According to the Census report, median household income declined in 2010 while the poverty rate increased, indicating continuing stress on the nation’s working poor and middle class. There were 46.2 million people in poverty in 2010, up from 43.6 million in 2009, the fourth consecutive annual increase. Real median household income in the United States in 2010 was $49,445, a 2.3 percent decline from the 2009 median. The number of people without health insurance in the United States rose by almost one million to 49.9 million. Just under 31 percent of U.S. Hispanics were uninsured in 2010, compared with 20.8 percent of African-Americans, 18.1 percent of Asians and 11.7 percent of non-Hispanic whites.
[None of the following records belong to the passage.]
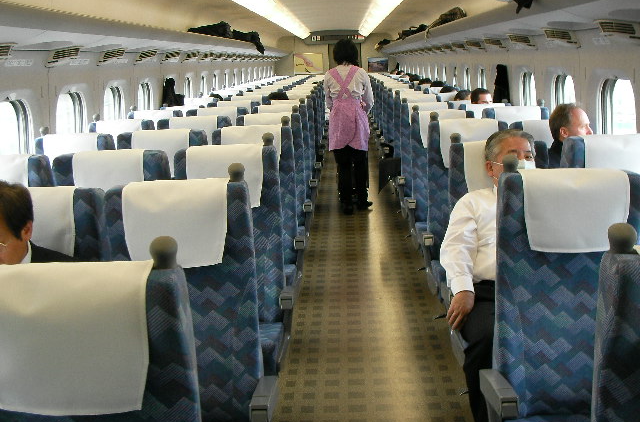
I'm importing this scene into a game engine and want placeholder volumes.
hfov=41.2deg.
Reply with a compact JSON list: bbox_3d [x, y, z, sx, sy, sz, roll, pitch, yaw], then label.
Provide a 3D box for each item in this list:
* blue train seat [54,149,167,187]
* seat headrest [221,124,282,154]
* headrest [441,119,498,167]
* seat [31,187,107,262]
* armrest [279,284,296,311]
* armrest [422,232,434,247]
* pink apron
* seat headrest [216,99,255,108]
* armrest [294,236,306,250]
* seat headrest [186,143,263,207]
[{"bbox_3d":[-0.875,0.323,3.477,0.470,1.090,0.640,-2,10,2],"label":"blue train seat"},{"bbox_3d":[-0.368,-0.333,4.599,0.325,0.270,0.130,-2,10,2],"label":"seat headrest"},{"bbox_3d":[0.801,-0.368,4.557,0.320,0.270,0.130,-2,10,2],"label":"headrest"},{"bbox_3d":[-0.904,0.506,2.453,0.470,1.090,0.640,-2,10,2],"label":"seat"},{"bbox_3d":[-0.125,0.331,3.399,0.058,0.078,0.290,-2,10,2],"label":"armrest"},{"bbox_3d":[0.554,0.127,4.408,0.058,0.078,0.290,-2,10,2],"label":"armrest"},{"bbox_3d":[0.281,-0.963,8.001,0.390,0.810,0.270,-2,10,2],"label":"pink apron"},{"bbox_3d":[-0.767,-0.868,7.685,0.345,0.270,0.140,-2,10,2],"label":"seat headrest"},{"bbox_3d":[-0.097,0.148,4.423,0.058,0.078,0.290,-2,10,2],"label":"armrest"},{"bbox_3d":[-0.396,-0.149,3.575,0.335,0.270,0.140,-2,10,2],"label":"seat headrest"}]

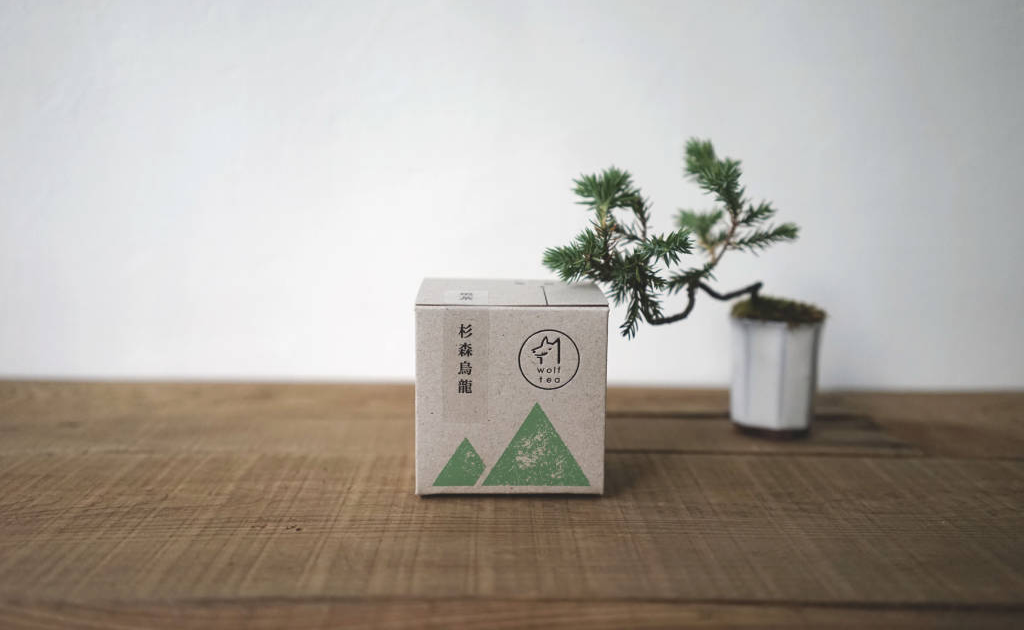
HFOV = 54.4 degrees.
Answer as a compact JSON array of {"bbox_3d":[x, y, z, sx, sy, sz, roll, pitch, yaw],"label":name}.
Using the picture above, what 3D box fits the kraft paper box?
[{"bbox_3d":[-0.001,0.034,0.508,0.090,0.092,0.076,0,11,-1],"label":"kraft paper box"}]

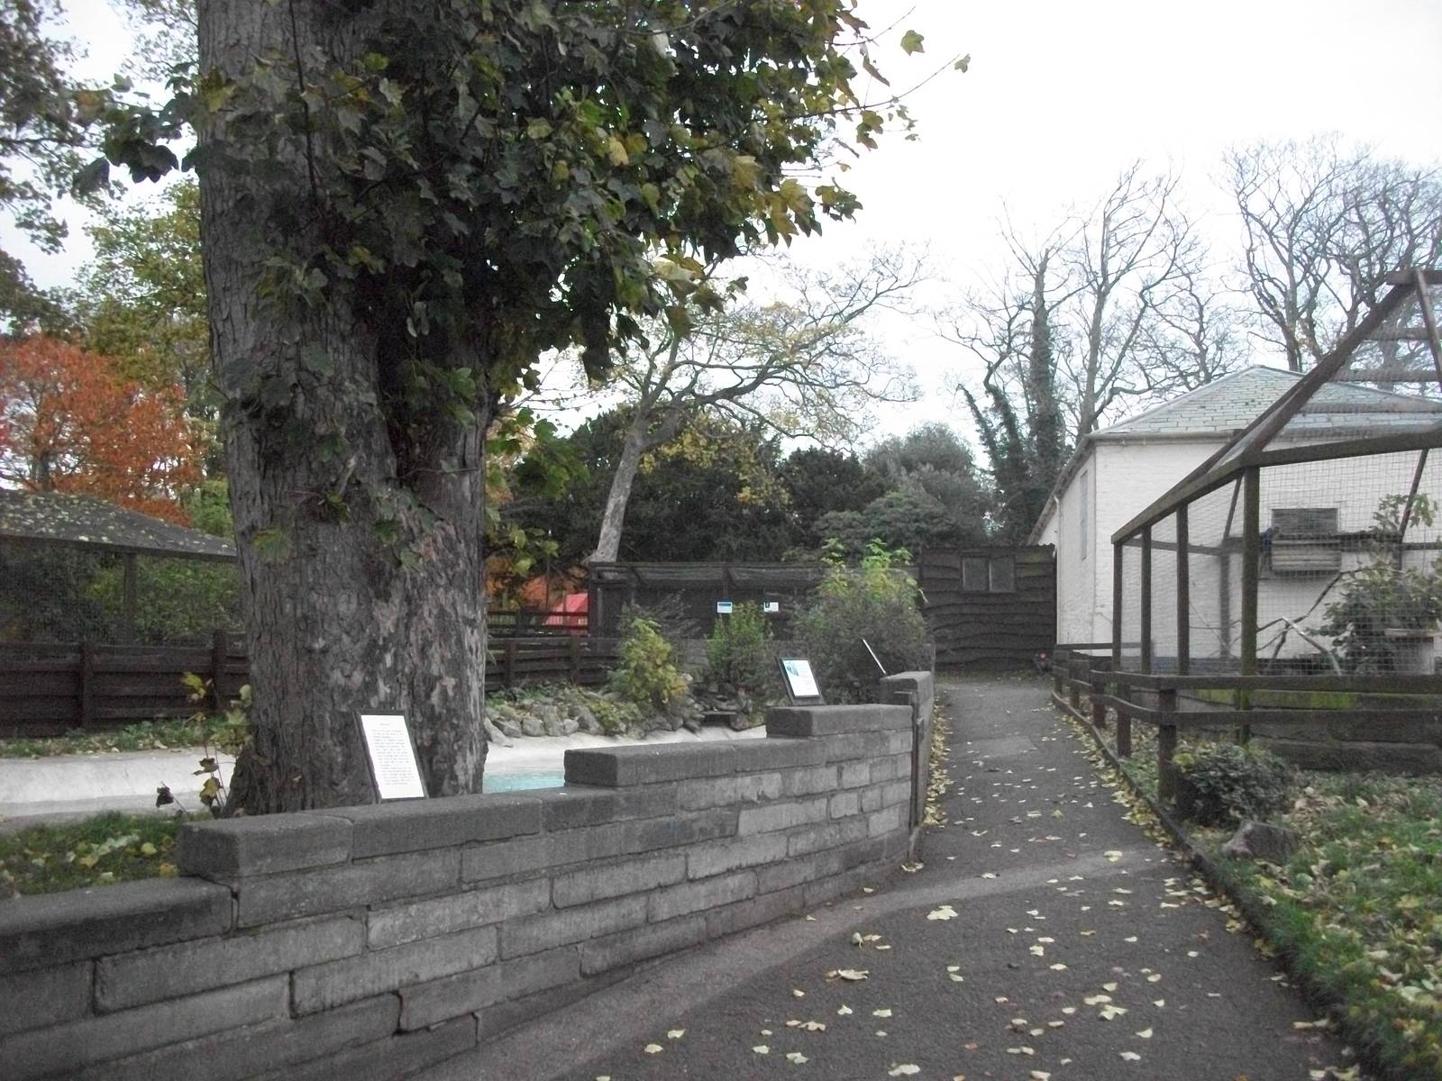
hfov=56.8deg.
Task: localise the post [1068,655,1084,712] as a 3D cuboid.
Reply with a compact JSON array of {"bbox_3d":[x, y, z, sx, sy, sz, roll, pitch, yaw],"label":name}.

In a year when unemployment remained persistently above 9 percent and “real” unemployment—the comprehensive count of the unemployed, “discouraged workers” and part-time workers who would prefer to be full-time—remained almost double that level, the nation’s official poverty rate rose to 15.1 percent. That is up nearly a full percent from 2009’s 14.3 percent and the third consecutive annual increase in the poverty rate. The number of people living in “deep poverty”—that is, with incomes below half of the poverty line—hit a record high of 20.5 million.

Calling the number of uninsured people “intolerably high,” Carol Keehan, D.C., president and chief executive officer of the Catholic Health Association, said the newly released statistics “demonstrate as clearly as ever the need for a strong, sustainable safety net.”

“Policymakers concerned for human dignity and the common good should keep our nation’s vulnerable persons in mind as they deliberate about how best to reduce debt and develop a sensible budget framework,” she said in a statement on Sept. 13. “Such steps should be taken without harming vulnerable people or imperiling the ability of health care providers to deliver the best possible care to all who need it.”

The U.S. South appears to have been hit the hardest in the last year. The South showed “significant increases in both the poverty rate and the number in poverty—16.9 percent and 19.1 million in 2010—up from 15.7 percent and 17.6 million in 2009.” The Census Bureau reports that since 2007 real median household income has declined 6.4 percent. It is now 7.1 percent below the median income peak in 1999.

According to the Center for Budget and Policy Priorities, the “grim” poverty figures probably would have been worse were it not for government interventions like the extension of unemployment insurance in 2010. That measure alone kept 3.2 million more Americans from falling below the poverty line, said Robert Greenstein, president of the center.

“All of that raises the stakes,” Greenstein said in a statement released on Sept. 13, “for the decisions that President Obama and Congress will make in coming months about whether to extend initiatives that were designed to address hardship during the recession, as well as whether to abide by a principle that the Bowles-Simpson commission report established that deficit-reduction plans should not increase poverty and thus should shield basic low-income assistance programs.”